**Tasks and exercises:**
A) In the post about getting Finny to sleep again, how long was Finny sick after his reaction to the MMR shot?
B) In the post about Finny's sleep, replace "hardwood floor" with "rug" and write out the passage that begins at the words "When Finny was" and stops after "we knew it.".
C) Do these statements agree with the post about Finny's sleep? Answer yes or no for each, quoting the words that decide it.
(i) While he was sick, Finny woke up every couple of hours.
(ii) Once he recovered, Finny went straight back to sleeping alone.
(iii) At first, the parents refused to rock him back to sleep.

**Selected extract:**

Tuesday, January 26, 2010

Ferberizing Finny


When Finny was sick for an endless seven days from his nasty reaction to the MMR shot, we spent a lot of time trying to make him comfortable enough to sleep. He woke up every couple hours hot and inconsolable, and as every responsible parent knows, this is not the time to make him cry it out. So we did everything from rocking to co-sleeping to pacing the halls to Thomas the Train watching to cheese-eating to Tylenoling to pajama changing to curling up on the hardwood floor beside his crib in order to help him get back to sleep. When he finally was back to his old laughy, Tupperware-re-organizing self again, we were so relieved to see our chipper little boy and looking forward to getting back to life as we knew it.

What we soon discovered was that although Finny was up for playing and eating again, he was not up for sleeping alone again. He still needed to be rocked to sleep and continued to wake up crying multiple times throughout the night. Initially, we complied. After all, this poor kid had just been through a lot, and if he needed a little comfort at night to get back to normal, well, we were there for him.

Data entries
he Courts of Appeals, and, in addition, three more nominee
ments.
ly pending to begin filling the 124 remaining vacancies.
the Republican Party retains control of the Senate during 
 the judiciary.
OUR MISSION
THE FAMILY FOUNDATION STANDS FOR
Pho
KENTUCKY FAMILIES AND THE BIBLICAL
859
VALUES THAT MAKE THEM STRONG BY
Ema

**Set of answers:**
A) Seven days.

B)
When Finny was sick for an endless seven days from his nasty reaction to the MMR shot, we spent a lot of time trying to make him comfortable enough to sleep. He woke up every couple hours hot and inconsolable, and as every responsible parent knows, this is not the time to make him cry it out. So we did everything from rocking to co-sleeping to pacing the halls to Thomas the Train watching to cheese-eating to Tylenoling to pajama changing to curling up on the rug beside his crib in order to help him get back to sleep. When he finally was back to his old laughy, Tupperware-re-organizing self again, we were so relieved to see our chipper little boy and looking forward to getting back to life as we knew it.

C)
(i) Yes: "He woke up every couple hours hot and inconsolable"
(ii) No: "he was not up for sleeping alone again"
(iii) No: "Initially, we complied."